Gander is coeditor, with Michael Wiegers, of The Essential C. D. Wright (Copper Canyon Press, 2025) and of numerous anthologies of poetry in translation including, Pinholes in the Night: Essential Poems from Latin America, edited with Raúl Zurita (Copper Canyon, 2014). He is also the author of multiple essay collections. With John Kinsella, he coauthored Redstart: An Ecological Poetics (University of Iowa Press, 2012).

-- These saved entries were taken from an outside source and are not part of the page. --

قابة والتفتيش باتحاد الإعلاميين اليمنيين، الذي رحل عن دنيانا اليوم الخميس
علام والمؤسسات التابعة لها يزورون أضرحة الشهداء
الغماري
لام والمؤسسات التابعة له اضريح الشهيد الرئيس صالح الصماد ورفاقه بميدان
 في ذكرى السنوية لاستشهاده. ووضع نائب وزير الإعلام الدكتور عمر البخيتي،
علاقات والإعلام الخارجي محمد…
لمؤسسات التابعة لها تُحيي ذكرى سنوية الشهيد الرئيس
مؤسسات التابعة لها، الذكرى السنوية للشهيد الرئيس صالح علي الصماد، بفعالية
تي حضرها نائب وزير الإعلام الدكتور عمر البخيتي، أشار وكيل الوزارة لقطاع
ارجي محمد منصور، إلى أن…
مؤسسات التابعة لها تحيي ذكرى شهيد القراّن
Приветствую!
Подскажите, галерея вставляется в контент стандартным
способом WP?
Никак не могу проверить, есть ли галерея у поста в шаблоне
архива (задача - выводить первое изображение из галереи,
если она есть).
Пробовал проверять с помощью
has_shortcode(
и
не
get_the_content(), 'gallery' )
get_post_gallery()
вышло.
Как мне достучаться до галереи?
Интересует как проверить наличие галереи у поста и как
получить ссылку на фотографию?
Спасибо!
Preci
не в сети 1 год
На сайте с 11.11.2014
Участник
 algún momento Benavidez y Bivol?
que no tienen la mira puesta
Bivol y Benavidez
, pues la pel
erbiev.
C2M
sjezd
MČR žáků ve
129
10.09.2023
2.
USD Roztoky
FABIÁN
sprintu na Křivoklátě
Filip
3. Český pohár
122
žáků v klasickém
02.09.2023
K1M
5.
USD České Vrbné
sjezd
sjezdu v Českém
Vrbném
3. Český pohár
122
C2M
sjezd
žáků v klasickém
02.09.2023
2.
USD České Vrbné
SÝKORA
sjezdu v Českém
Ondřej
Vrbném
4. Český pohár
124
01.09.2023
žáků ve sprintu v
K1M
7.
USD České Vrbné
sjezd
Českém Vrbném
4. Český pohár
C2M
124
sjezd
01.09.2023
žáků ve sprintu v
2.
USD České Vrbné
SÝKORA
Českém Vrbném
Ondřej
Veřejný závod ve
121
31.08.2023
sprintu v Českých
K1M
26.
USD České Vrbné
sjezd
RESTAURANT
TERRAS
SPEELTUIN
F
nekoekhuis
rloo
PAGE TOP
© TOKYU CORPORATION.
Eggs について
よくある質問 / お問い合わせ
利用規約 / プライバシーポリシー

Of Gander’s work, poet Robert Hass writes, “Forrest Gander is a Southern poet of a relatively rare kind, a restlessly experimental writer.” Gander’s honors include the Best Translated Book Award bestowed by the University of Rochester’s Three Percent journal, a 2023 Arts and Letters Award in Literature, and fellowships from the John Simon Guggenheim Memorial Foundation, the Whiting Foundation, Library of Congress, and United States Artists.

Gander was elected a Chancellor of the Academy of American Poets in 2017. He was the Briggs-Copeland poet at Harvard University and is currently the Adele Kellenberg Seaver Professor Emeritus of Literary Arts and Comparative Literature at Brown University. He lives in Northern California.